▶ _Available data_:
=== Begin Enclosure ===
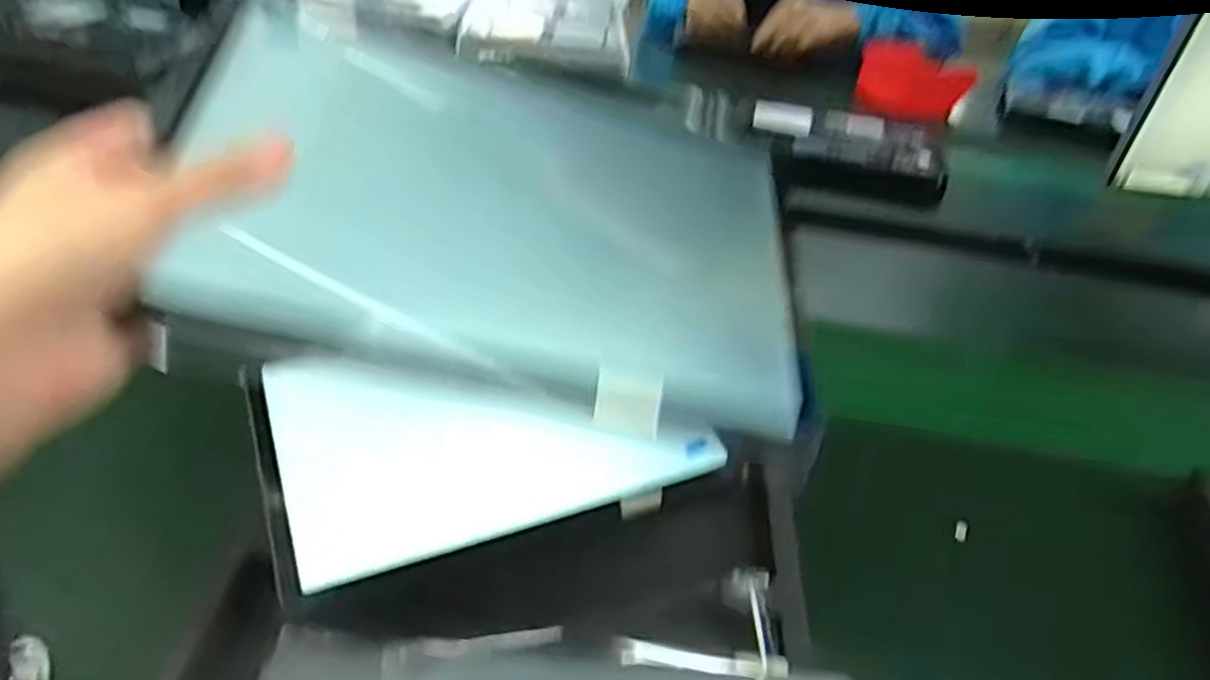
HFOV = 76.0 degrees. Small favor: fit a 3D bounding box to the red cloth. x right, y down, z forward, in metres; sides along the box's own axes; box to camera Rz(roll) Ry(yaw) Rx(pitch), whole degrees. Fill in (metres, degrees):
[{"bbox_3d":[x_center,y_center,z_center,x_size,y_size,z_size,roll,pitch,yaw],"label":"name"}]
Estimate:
=== End Enclosure ===
▶ _Exercise aim_: Bring together all lines from the listing that contain the word "roll".

▶ _Exercise output_:
HFOV = 76.0 degrees. Small favor: fit a 3D bounding box to the red cloth. x right, y down, z forward, in metres; sides along the box's own axes; box to camera Rz(roll) Ry(yaw) Rx(pitch), whole degrees. Fill in (metres, degrees):
[{"bbox_3d":[x_center,y_center,z_center,x_size,y_size,z_size,roll,pitch,yaw],"label":"name"}]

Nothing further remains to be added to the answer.